* **DATASET EXCERPTS**

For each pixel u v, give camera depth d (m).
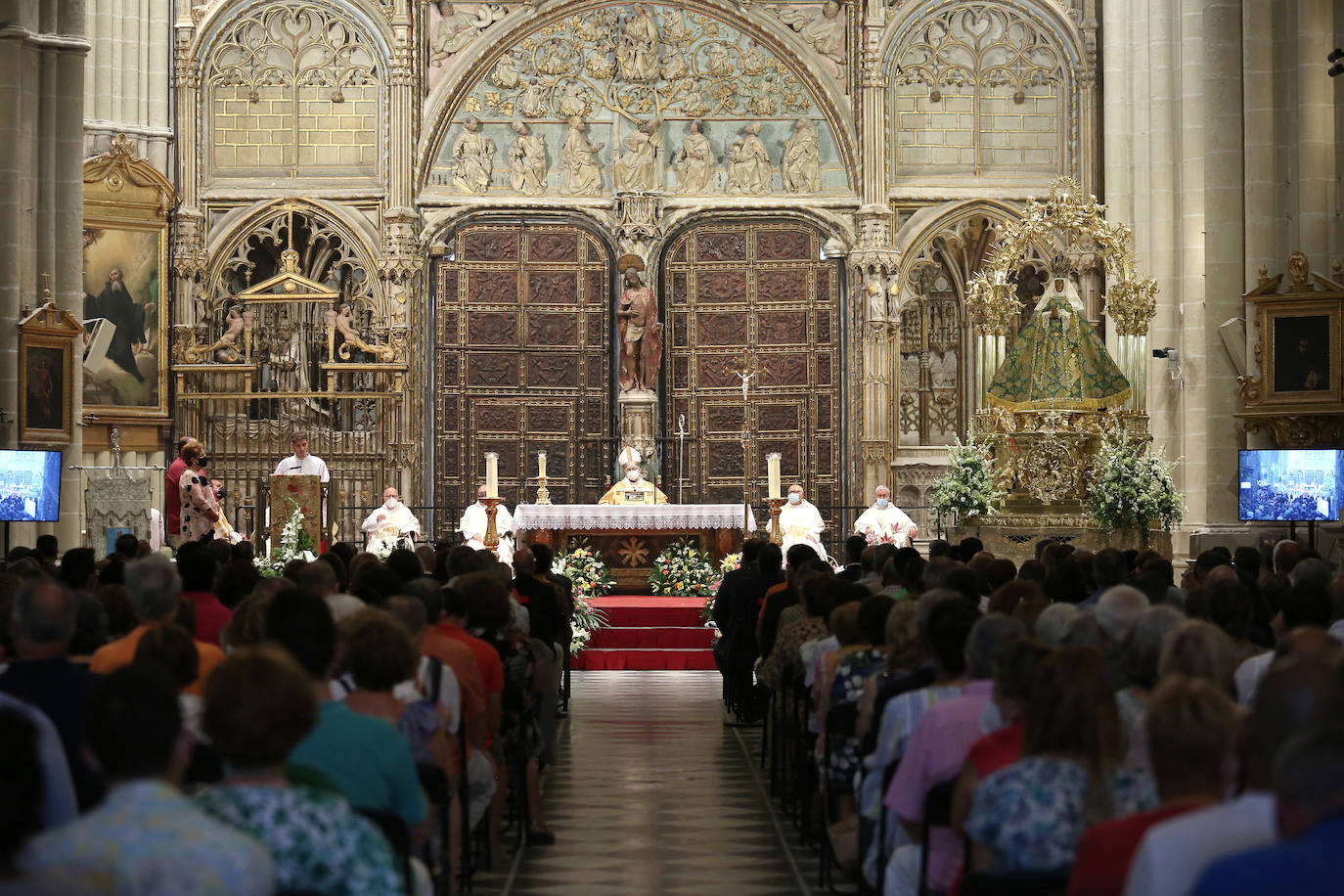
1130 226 30.92
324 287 30.88
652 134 32.66
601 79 32.75
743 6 32.53
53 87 23.62
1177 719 4.48
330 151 32.28
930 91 32.59
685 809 12.96
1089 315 31.47
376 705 6.89
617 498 28.88
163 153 31.33
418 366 32.03
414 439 31.84
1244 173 22.95
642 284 31.86
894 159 32.47
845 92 32.62
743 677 17.62
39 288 23.50
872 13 32.06
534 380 32.69
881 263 31.88
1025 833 5.50
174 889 3.94
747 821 12.46
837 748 9.92
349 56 32.22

* **TO DO**
Return, word for word, the line containing "1130 226 30.92" and all lines after it through the last line of the records, and nothing else.

* **OUTPUT OF THE EXERCISE**
1130 226 30.92
324 287 30.88
652 134 32.66
601 79 32.75
743 6 32.53
53 87 23.62
1177 719 4.48
330 151 32.28
930 91 32.59
685 809 12.96
1089 315 31.47
376 705 6.89
617 498 28.88
163 153 31.33
418 366 32.03
414 439 31.84
1244 173 22.95
642 284 31.86
894 159 32.47
845 92 32.62
743 677 17.62
39 288 23.50
872 13 32.06
534 380 32.69
881 263 31.88
1025 833 5.50
174 889 3.94
747 821 12.46
837 748 9.92
349 56 32.22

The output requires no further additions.